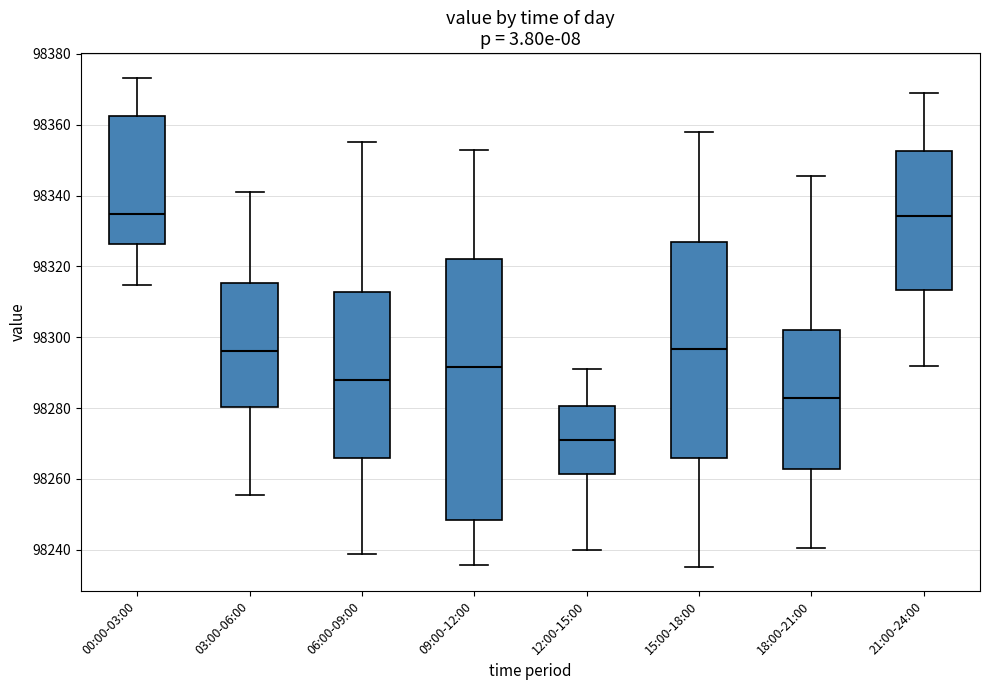

Which box is the tallest, from its lower edge to its upper edge?

09:00-12:00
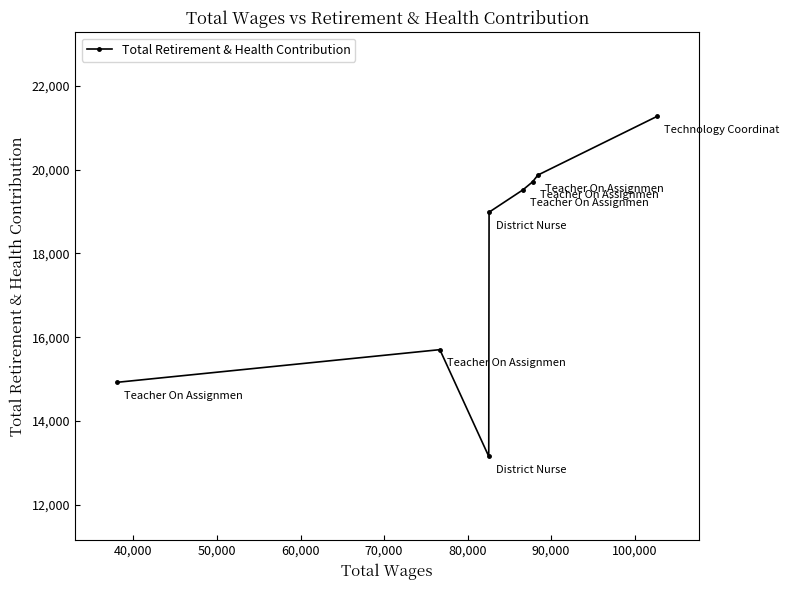

How many lines are shown in the chart?

1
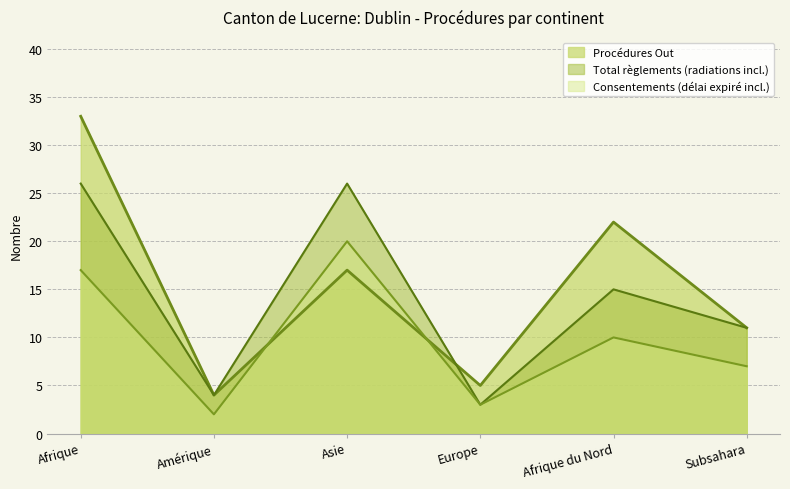

Does the chart display data point markers on the line(s)?

No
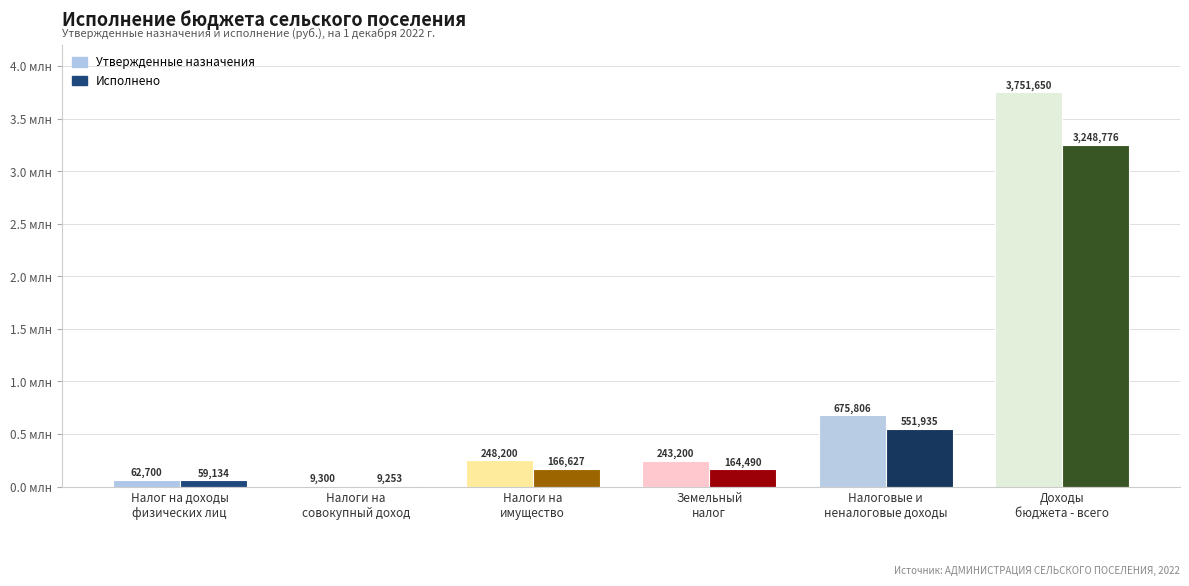

At which label is Утвержденные назначения closest to 1880475?

Налоговые и
неналоговые доходы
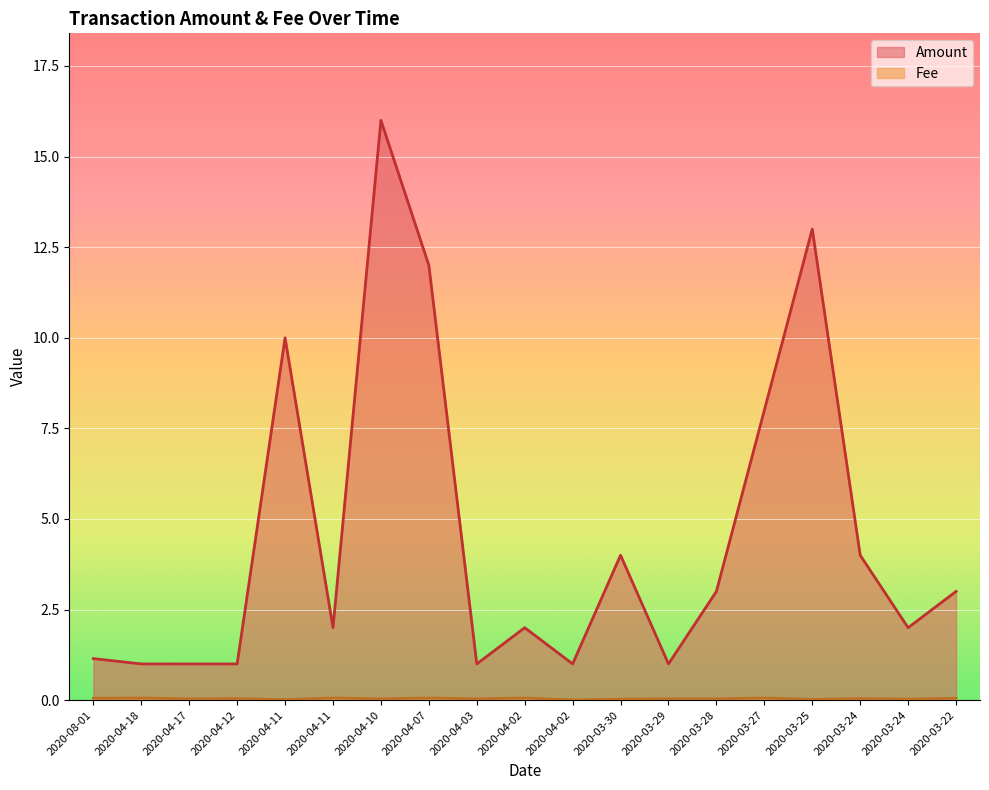

Between 2020-04-12 and 2020-04-02, which is larger?

2020-04-02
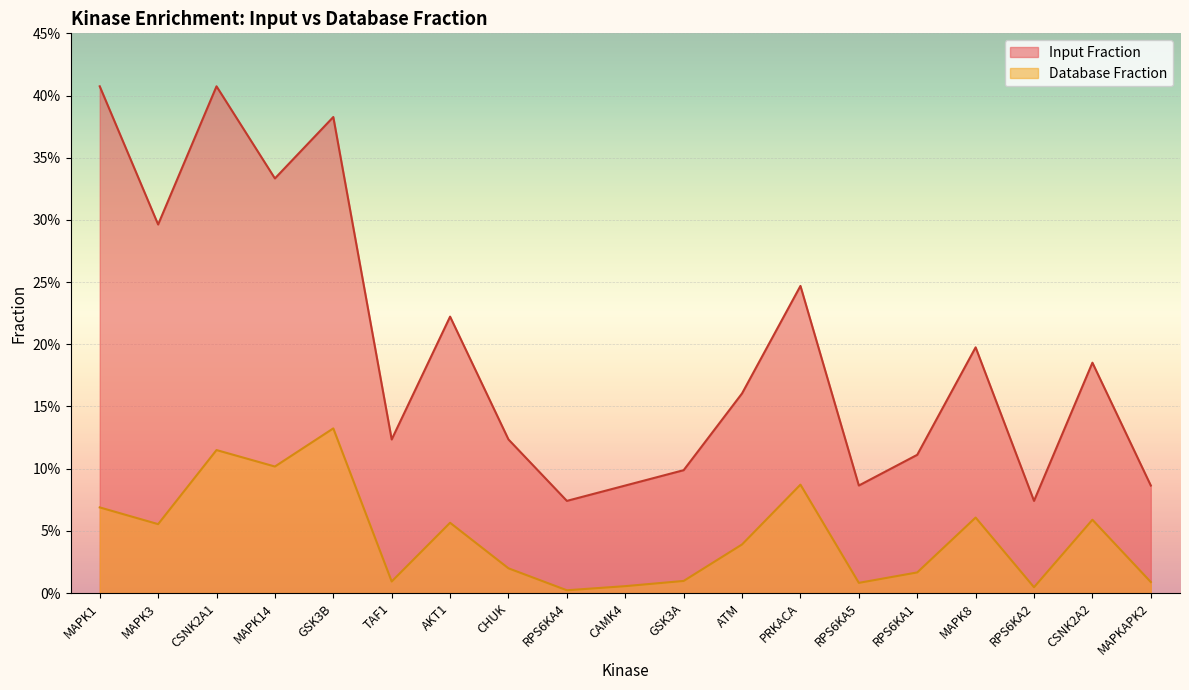

Which category has the lowest value in the Database Fraction series?

RPS6KA4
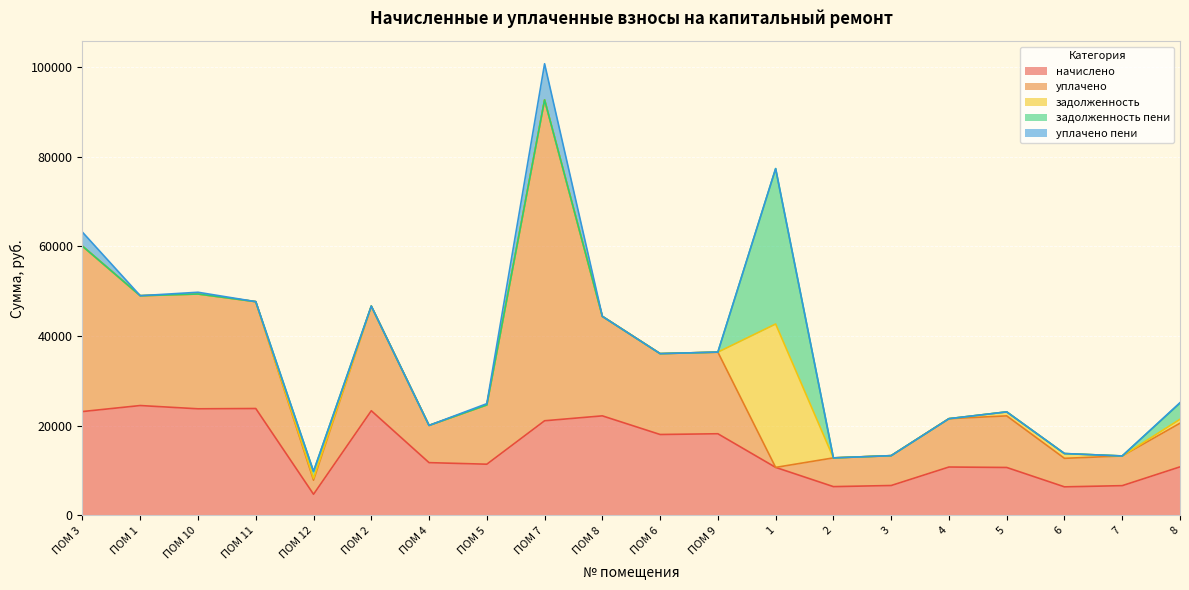

How many lines are shown in the chart?

5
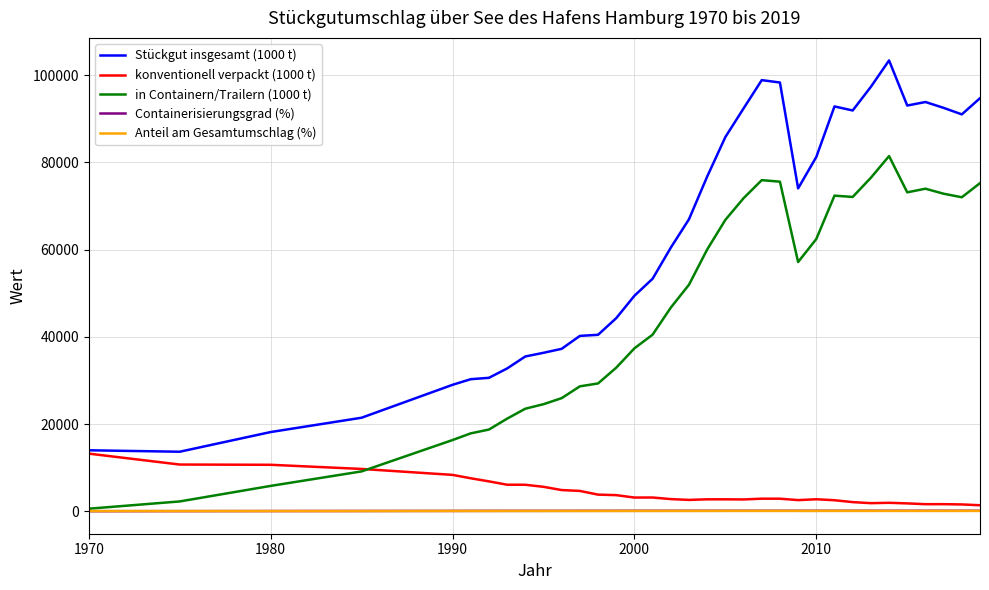

True or false: konventionell verpackt (1000 t) and Containerisierungsgrad (%) intersect in this chart.

False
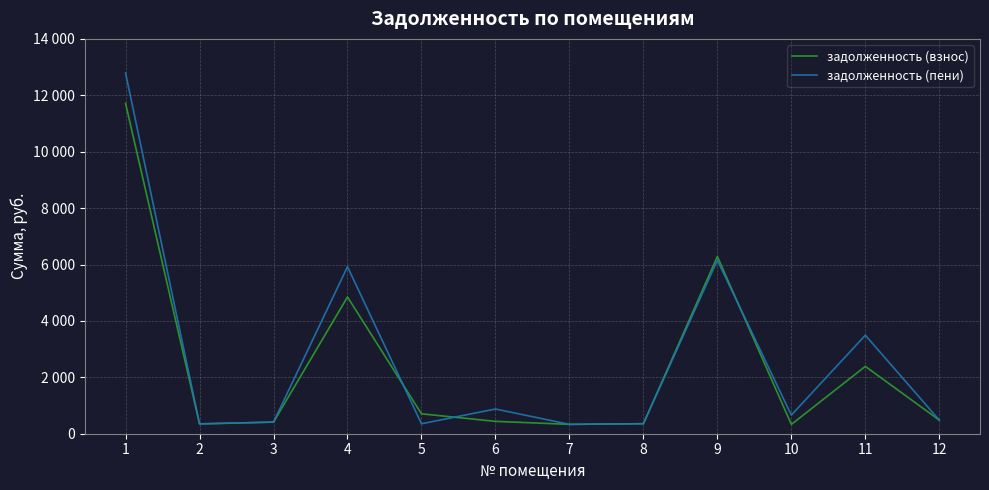

In задолженность (взнос), how many points are lower than both neighbors (excluding endpoints)?

3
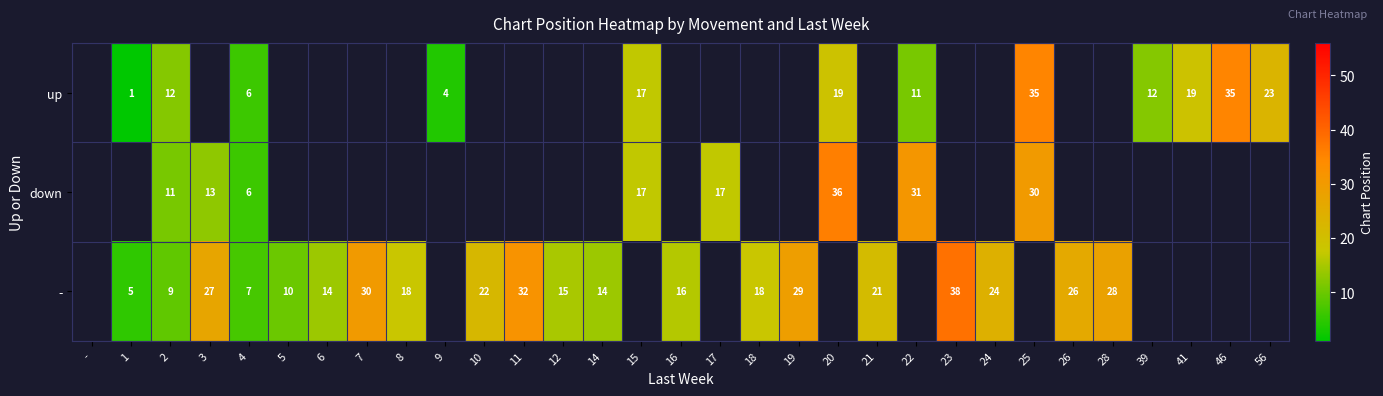

Count the number of categories in the chart.

31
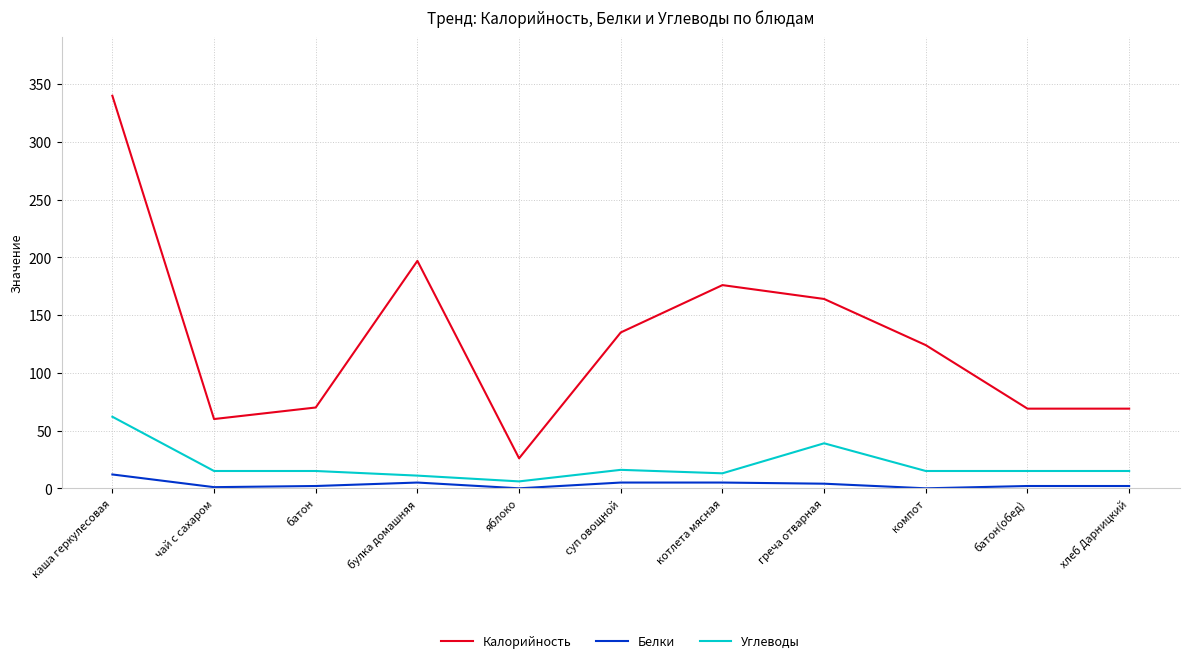

Which series has the largest total across all categories?

Калорийность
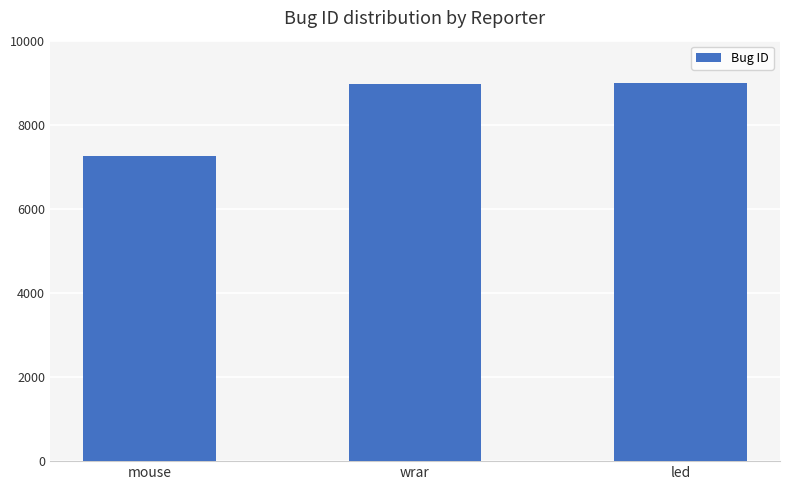

What is the average value?

8408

*-*-*

To do: Copy all of the material above word for word, leaving out the pictures.

Solution:
Which box is the tallest, from its lower edge to its upper edge?

09:00-12:00

How many lines are shown in the chart?

1

Does the chart display data point markers on the line(s)?

No

At which label is Утвержденные назначения closest to 1880475?

Налоговые и
неналоговые доходы

Between 2020-04-12 and 2020-04-02, which is larger?

2020-04-02

Which category has the lowest value in the Database Fraction series?

RPS6KA4

How many lines are shown in the chart?

5

True or false: konventionell verpackt (1000 t) and Containerisierungsgrad (%) intersect in this chart.

False

In задолженность (взнос), how many points are lower than both neighbors (excluding endpoints)?

3

Count the number of categories in the chart.

31

Which series has the largest total across all categories?

Калорийность

What is the average value?

8408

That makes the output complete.